La pena de la lectura profesional es que sólo raras veces uno recupera el placer de leer que conoció en la juventud, cuando los libros eran un entusiasmo hazlittiano. La manera en que leemos hoy depende en parte de nuestra distancia interior o exterior de las universidades, donde la lectura apenas se enseña como placer, en cualquiera de los sentidos profundos de la estética del placer. Abrirse a una confrontación directa con Shakespeare en sus momentos más fuertes, por ejemplo en
El rey Lear
, nunca es un placer fácil, ni en la juventud ni en la vejez, y sin embargo no leer
El rey Lear
plenamente (es decir, sin expectativas ideológicas) es ser objeto de fraude cognoscitivo y estético. La niñez pasada en gran medida mirando televisión se proyecta en una adolescencia frente al ordenador, y la universidad recibe un estudiante difícilmente capaz de acoger la sugerencia de que debemos soportar tanto el irnos de aquí como el haber llegado: la madurez lo es todo. La lectura se desmorona, y en el mismo proceso se hace trizas buena parte de la propia identidad. Todo esto es inmune a los lamentos, y no hay promesas ni programas que lo remedien. Lo que ha de hacerse sólo se puede llevar a cabo mediante alguna versión del elitismo, y, por buenas y malas razones, en nuestra época esto es inaceptable. Todavía hay en todas partes, aun en las universidades, lectores solitarios jóvenes y viejos. Si existe en nuestra época una función de la crítica, será la de dirigirse a la lectora y el lector solitarios, que leen por sí mismos y no por los intereses que supuestamente los trascienden.

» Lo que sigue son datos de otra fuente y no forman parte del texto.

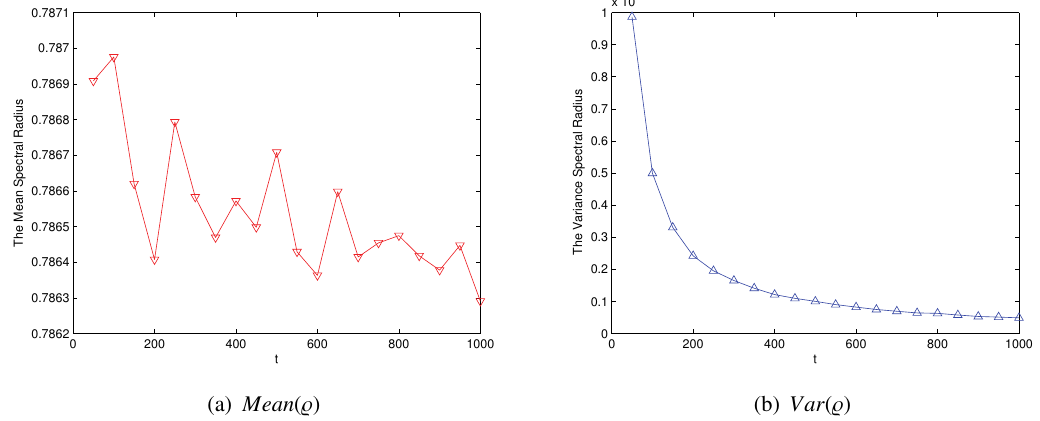
Figure 5: The joint spectral radius and the number of generations from 100 to 1000.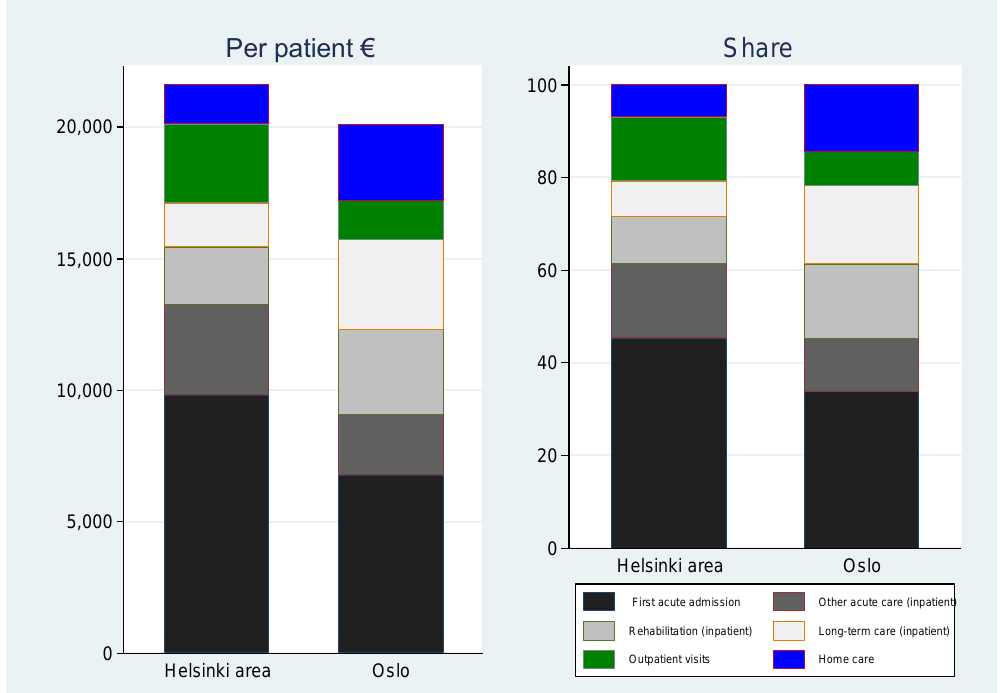
Figure A1: Structure of one-year total cost 2009-2013, Age, gender, STEMI and previous year use of hospital care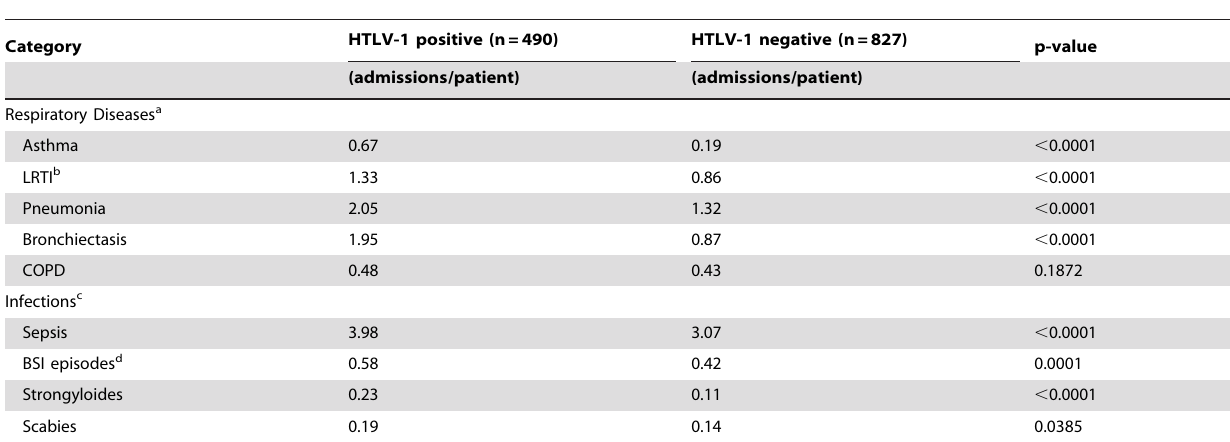
Table 4. Admission rates for respiratory conditions and other infections according to HTLV-1 serostatus.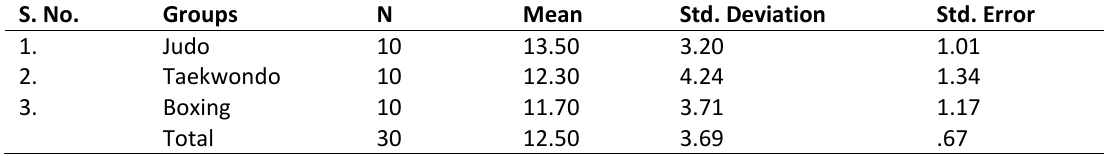
Table 9. Descriptive analysis among judo, taekwondo and boxing players on the sub-parameter game/competition S.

En la vida como en la literatura, el valor está muy relacionado con lo idiosincrático, con los excesos por los cuales se pone en marcha el sentido. No es casual que los historicistas —críticos convencidos de que a todos nos sobredetermina la historia de la sociedad— consideren los personajes literarios como signos en una página y nada más. Si no tenemos un pensamiento que sea propio, Hamlet ni siquiera será un caso clínico. Si se trata de restablecer la forma en que leemos hoy, paso ahora al primer principio, un principio que me apropio del Dr. Johnson:
Limpiate la mente de jergas
. El diccionario inglés dirá que «jerga» (
cant
), en este sentido, es un lenguaje desbordante de perogrulladas piadosas, el vocabulario peculiar de una secta o un aquelarre. Dado que las universidades han potenciado expresiones como «género y sexualidad» o «multiculturalismo», la admonición de Johnson se convierte en: «Limpiate la mente de jerga académica». Una cultura universitaria donde la apreciación de la ropa interior victoriana reemplaza la apreciación de Charles Dickens y Robert Browning parece la extravagancia de un nuevo Nathanael West, pero es meramente la norma. Un producto subsidiario de esta «poética cultural» es que no puede haber un nuevo Nathanael West, pues ¿cómo podría semejante cultura académica alimentar la parodia? Los poemas de nuestra tradición cultural han sido reemplazados por la ropa interior que cubre el cuerpo de nuestra cultura. Los nuevos materialistas nos dicen que han recobrado el cuerpo para el historicismo y afirman trabajar en nombre del principio de realidad. La vida de la mente debe someterse a la muerte del cuerpo; pero para esto poco se requieren los hurras de una secta académica.